Provided entries>
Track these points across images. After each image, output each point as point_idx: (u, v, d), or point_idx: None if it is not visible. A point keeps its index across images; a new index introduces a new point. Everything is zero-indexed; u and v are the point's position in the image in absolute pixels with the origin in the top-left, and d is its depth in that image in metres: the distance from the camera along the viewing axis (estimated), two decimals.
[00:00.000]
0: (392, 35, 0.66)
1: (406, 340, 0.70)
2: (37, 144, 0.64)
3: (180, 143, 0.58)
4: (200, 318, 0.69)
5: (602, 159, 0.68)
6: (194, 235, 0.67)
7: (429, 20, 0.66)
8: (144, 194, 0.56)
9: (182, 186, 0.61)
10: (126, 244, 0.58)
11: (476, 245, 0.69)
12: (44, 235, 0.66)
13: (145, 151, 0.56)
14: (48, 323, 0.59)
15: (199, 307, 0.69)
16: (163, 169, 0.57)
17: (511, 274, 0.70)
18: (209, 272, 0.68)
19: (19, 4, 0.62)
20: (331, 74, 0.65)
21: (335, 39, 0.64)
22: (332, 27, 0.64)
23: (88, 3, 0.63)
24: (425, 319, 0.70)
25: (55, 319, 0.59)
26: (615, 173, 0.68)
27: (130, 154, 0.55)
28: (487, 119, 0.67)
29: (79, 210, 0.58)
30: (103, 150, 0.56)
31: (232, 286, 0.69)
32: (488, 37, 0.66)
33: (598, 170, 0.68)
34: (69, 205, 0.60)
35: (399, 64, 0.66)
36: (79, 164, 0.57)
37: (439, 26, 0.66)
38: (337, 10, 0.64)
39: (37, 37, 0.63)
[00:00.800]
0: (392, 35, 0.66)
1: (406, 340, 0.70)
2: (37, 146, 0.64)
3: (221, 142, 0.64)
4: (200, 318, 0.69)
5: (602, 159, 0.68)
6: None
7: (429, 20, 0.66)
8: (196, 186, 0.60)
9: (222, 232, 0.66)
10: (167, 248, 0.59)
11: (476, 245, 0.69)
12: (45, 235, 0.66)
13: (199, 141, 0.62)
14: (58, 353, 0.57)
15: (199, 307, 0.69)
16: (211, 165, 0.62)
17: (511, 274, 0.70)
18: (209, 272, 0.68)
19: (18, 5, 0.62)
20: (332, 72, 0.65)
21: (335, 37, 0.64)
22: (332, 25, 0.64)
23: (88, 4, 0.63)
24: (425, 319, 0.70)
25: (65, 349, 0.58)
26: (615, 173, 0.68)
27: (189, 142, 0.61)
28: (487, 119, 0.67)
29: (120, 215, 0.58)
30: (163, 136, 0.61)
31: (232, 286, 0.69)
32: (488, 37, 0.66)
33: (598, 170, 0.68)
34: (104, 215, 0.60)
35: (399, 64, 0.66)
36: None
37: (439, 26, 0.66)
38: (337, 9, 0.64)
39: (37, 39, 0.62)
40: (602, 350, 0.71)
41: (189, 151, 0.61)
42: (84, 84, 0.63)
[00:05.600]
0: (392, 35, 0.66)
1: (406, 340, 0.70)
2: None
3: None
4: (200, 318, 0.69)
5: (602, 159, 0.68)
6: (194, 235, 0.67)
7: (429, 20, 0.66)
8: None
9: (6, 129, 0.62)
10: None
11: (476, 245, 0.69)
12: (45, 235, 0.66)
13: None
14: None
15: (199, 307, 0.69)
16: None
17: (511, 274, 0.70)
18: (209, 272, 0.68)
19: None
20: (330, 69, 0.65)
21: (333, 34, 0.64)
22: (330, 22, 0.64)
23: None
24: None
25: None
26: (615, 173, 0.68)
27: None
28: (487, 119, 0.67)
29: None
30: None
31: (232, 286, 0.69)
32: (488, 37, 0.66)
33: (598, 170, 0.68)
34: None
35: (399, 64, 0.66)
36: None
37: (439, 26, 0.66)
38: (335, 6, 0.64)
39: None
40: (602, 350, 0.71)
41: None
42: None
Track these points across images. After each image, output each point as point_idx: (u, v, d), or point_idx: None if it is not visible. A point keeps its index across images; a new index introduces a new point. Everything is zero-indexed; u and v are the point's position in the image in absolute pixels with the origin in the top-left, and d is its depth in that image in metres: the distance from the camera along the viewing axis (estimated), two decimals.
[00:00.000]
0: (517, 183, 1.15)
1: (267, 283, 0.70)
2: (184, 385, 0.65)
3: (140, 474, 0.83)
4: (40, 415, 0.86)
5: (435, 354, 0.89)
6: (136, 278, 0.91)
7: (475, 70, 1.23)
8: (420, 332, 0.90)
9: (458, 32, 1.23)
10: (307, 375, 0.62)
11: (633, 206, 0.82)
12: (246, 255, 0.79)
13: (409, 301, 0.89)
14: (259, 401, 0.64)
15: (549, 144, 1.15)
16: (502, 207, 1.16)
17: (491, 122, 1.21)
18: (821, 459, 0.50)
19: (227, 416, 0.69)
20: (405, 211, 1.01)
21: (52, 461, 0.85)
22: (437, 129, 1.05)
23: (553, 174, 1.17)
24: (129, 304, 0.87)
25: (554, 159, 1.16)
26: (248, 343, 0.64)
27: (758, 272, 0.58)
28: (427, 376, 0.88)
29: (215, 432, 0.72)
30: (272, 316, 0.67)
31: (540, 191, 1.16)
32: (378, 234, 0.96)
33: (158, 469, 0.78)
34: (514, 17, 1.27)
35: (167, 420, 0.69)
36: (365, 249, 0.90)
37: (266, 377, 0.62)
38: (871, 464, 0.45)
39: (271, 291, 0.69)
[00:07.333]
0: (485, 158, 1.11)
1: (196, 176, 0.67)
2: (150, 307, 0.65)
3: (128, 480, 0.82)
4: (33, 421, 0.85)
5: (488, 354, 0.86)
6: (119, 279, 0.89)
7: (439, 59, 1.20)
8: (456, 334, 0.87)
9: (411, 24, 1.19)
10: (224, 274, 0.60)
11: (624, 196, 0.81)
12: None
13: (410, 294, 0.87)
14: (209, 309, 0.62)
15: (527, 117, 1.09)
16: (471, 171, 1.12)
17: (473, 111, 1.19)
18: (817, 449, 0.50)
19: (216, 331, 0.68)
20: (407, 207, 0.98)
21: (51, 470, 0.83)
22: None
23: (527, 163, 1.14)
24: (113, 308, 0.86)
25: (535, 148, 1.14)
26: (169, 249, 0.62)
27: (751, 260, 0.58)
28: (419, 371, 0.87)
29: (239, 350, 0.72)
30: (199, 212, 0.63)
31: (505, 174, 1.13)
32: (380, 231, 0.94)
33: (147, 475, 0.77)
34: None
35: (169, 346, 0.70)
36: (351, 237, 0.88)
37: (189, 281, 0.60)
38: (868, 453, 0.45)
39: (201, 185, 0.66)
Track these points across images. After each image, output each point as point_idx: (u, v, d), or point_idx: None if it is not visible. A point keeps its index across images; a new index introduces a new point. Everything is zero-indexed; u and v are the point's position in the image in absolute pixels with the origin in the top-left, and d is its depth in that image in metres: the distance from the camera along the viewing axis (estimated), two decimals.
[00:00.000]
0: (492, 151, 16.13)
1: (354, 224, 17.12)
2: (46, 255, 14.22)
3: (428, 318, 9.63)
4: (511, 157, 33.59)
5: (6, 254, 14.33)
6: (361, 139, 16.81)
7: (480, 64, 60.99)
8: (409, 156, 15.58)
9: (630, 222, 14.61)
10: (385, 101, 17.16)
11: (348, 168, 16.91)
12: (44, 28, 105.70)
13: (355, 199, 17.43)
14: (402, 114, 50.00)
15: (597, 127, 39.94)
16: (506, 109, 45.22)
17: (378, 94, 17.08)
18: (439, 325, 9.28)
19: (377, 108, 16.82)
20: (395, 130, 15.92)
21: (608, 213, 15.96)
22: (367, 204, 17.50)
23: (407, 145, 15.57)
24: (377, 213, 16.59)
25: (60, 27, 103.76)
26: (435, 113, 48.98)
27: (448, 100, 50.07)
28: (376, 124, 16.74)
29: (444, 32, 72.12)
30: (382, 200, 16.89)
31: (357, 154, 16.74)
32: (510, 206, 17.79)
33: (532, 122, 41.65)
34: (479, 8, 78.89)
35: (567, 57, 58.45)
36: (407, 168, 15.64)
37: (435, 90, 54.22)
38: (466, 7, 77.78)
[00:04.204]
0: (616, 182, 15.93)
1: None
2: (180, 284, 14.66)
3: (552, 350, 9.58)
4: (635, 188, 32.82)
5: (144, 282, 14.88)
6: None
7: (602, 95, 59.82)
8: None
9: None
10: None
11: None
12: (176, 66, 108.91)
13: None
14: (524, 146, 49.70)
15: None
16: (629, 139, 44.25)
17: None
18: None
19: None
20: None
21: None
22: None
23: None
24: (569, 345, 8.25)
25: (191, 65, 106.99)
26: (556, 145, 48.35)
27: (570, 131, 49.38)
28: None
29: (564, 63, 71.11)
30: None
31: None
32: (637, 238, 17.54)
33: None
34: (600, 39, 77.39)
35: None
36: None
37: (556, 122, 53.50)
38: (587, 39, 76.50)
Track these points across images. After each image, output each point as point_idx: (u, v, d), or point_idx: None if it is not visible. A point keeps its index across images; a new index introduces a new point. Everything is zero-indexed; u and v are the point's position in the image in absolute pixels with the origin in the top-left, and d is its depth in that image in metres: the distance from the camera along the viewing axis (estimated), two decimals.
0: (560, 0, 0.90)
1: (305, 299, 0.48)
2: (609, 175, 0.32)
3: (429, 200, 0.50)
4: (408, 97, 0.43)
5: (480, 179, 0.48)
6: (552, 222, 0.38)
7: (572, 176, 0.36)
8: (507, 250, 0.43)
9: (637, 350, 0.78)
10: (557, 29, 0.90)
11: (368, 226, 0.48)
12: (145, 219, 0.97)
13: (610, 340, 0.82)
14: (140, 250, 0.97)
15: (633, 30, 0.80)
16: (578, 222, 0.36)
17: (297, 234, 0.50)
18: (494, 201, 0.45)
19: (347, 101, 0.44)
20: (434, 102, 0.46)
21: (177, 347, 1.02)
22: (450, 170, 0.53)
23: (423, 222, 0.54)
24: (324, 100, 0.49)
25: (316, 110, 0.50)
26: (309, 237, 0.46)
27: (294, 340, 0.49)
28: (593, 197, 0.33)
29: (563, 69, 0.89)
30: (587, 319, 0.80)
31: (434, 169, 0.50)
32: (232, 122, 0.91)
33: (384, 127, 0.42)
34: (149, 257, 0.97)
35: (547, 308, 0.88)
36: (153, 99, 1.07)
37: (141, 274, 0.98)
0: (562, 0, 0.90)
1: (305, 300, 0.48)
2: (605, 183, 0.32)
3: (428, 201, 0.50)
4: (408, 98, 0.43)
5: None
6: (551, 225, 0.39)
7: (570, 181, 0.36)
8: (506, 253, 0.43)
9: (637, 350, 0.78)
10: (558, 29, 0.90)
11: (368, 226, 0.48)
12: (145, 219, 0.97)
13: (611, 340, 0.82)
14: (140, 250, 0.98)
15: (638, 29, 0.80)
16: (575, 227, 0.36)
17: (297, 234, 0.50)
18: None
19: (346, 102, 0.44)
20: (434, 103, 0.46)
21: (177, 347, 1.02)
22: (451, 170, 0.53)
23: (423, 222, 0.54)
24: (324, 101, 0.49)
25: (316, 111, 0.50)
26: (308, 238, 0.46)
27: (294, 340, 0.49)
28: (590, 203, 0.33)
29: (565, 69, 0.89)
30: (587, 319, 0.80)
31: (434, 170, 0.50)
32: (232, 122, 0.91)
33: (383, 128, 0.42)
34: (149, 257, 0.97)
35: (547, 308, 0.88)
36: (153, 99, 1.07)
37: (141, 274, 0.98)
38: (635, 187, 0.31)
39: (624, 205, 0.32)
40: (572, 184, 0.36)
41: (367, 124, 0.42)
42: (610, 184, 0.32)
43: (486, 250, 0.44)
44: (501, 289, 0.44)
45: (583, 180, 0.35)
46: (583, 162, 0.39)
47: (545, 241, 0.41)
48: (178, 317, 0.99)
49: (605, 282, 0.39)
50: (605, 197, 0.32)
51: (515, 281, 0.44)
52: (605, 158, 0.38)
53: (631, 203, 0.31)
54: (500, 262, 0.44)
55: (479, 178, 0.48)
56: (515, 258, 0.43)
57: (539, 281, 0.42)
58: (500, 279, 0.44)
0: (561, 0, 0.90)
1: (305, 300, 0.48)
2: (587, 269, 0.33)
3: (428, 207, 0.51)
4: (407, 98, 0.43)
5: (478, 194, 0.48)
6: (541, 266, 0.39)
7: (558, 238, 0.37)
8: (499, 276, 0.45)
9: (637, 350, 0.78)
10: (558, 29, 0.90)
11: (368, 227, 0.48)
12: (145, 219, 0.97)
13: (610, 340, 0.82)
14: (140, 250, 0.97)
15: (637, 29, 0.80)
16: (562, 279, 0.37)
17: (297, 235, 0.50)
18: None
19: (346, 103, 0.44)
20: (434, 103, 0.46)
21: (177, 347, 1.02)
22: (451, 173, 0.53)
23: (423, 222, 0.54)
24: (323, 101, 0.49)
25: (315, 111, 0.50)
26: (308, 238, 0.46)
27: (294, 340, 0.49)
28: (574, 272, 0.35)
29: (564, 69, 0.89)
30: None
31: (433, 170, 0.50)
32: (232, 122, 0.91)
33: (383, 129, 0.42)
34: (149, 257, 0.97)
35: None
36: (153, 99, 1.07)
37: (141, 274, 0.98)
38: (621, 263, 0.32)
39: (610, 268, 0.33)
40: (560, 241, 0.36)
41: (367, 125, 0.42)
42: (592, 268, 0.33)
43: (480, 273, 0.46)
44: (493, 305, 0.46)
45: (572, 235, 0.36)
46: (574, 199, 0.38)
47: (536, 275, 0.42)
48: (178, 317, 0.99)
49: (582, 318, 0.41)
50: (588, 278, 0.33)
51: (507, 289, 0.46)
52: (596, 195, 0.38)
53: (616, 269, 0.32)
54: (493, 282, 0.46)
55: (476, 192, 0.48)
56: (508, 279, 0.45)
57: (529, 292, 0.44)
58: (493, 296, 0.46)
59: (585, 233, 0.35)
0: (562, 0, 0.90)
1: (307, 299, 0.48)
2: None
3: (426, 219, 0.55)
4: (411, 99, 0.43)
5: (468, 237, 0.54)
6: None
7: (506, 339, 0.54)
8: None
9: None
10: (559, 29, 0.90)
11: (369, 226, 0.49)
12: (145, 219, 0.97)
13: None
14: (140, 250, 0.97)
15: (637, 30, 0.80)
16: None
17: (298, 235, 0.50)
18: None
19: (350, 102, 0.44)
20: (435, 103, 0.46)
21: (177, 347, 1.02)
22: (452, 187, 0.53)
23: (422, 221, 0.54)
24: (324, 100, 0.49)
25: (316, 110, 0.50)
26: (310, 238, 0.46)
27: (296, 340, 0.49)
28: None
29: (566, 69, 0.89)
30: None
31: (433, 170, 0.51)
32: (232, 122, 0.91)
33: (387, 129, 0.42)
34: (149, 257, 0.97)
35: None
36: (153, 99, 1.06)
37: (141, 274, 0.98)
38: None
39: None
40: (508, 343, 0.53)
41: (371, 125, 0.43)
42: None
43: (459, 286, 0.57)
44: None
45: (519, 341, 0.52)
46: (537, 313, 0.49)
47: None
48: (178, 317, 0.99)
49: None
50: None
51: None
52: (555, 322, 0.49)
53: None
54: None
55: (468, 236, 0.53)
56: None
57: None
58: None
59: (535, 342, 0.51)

Aim of the exercise> Among the lines above, find the one with "19: (377, 108, 16.82)" and the one with "4: (408, 97, 0.43)". Quote both and everything between them, exactly.

Answer to the problem>
19: (377, 108, 16.82)
20: (395, 130, 15.92)
21: (608, 213, 15.96)
22: (367, 204, 17.50)
23: (407, 145, 15.57)
24: (377, 213, 16.59)
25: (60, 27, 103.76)
26: (435, 113, 48.98)
27: (448, 100, 50.07)
28: (376, 124, 16.74)
29: (444, 32, 72.12)
30: (382, 200, 16.89)
31: (357, 154, 16.74)
32: (510, 206, 17.79)
33: (532, 122, 41.65)
34: (479, 8, 78.89)
35: (567, 57, 58.45)
36: (407, 168, 15.64)
37: (435, 90, 54.22)
38: (466, 7, 77.78)
[00:04.204]
0: (616, 182, 15.93)
1: None
2: (180, 284, 14.66)
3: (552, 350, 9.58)
4: (635, 188, 32.82)
5: (144, 282, 14.88)
6: None
7: (602, 95, 59.82)
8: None
9: None
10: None
11: None
12: (176, 66, 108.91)
13: None
14: (524, 146, 49.70)
15: None
16: (629, 139, 44.25)
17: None
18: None
19: None
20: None
21: None
22: None
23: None
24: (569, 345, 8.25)
25: (191, 65, 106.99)
26: (556, 145, 48.35)
27: (570, 131, 49.38)
28: None
29: (564, 63, 71.11)
30: None
31: None
32: (637, 238, 17.54)
33: None
34: (600, 39, 77.39)
35: None
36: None
37: (556, 122, 53.50)
38: (587, 39, 76.50)
Track these points across images. After each image, output each point as point_idx: (u, v, d), or point_idx: None if it is not visible. A point keeps its index across images; a new index introduces a new point. Everything is zero-indexed; u and v are the point's position in the image in absolute pixels with the origin in the top-left, and d is its depth in that image in metres: the distance from the camera along the viewing axis (estimated), two decimals.
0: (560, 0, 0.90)
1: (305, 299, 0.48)
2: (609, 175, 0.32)
3: (429, 200, 0.50)
4: (408, 97, 0.43)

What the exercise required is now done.